Goal of the exercise
Convert the listing from the line containing "bed frame is and why it is important. A" through the line containing "The material of the bed frame plays a" into a Markdown table. Use the columns Row and Line, give each line a row number, and omit blank lines.

===== Excerpted records

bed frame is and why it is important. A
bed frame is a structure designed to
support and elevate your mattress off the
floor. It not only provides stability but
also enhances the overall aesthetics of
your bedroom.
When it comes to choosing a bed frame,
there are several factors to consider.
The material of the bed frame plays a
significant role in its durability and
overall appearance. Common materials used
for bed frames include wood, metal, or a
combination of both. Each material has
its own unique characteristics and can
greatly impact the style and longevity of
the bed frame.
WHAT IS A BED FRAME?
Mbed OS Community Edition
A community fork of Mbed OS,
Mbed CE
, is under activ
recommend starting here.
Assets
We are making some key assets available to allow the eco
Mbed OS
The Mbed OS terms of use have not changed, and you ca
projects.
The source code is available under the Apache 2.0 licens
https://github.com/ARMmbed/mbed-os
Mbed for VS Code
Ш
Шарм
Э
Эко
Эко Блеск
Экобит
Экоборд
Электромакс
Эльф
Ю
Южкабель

==========
===== Excerpted records

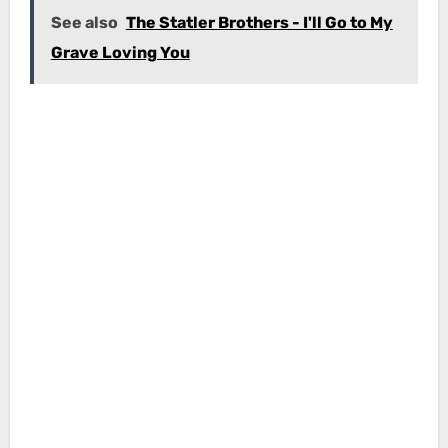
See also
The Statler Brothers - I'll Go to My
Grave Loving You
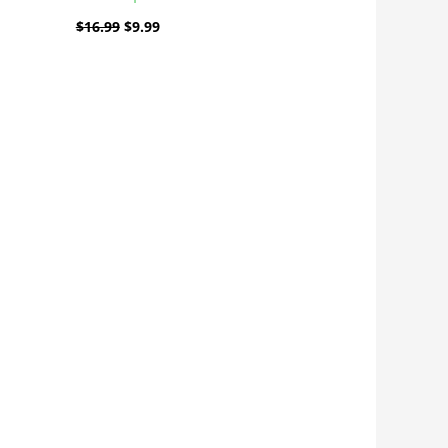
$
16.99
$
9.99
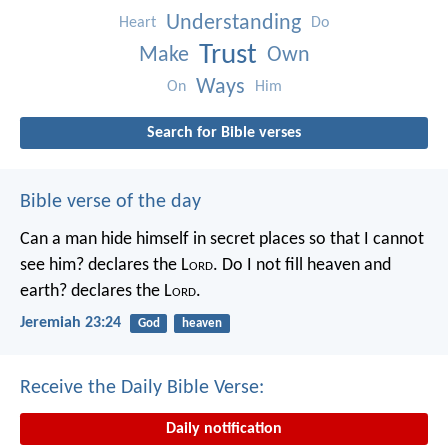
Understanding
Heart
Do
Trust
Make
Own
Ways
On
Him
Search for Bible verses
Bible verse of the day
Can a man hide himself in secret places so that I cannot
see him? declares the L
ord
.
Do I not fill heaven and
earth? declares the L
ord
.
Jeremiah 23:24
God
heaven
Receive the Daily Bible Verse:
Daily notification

==========
===== Excerpted records

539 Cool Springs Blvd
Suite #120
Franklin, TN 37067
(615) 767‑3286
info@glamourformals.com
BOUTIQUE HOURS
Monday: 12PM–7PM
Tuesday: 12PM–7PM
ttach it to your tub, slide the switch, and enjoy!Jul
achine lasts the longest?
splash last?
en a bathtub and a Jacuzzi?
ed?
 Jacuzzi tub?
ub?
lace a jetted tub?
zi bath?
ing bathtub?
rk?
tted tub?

==========

Result below
| Row | Line |
|---|---|
| 1 | bed frame is and why it is important. A |
| 2 | bed frame is a structure designed to |
| 3 | support and elevate your mattress off the |
| 4 | floor. It not only provides stability but |
| 5 | also enhances the overall aesthetics of |
| 6 | your bedroom. |
| 7 | When it comes to choosing a bed frame, |
| 8 | there are several factors to consider. |
| 9 | The material of the bed frame plays a |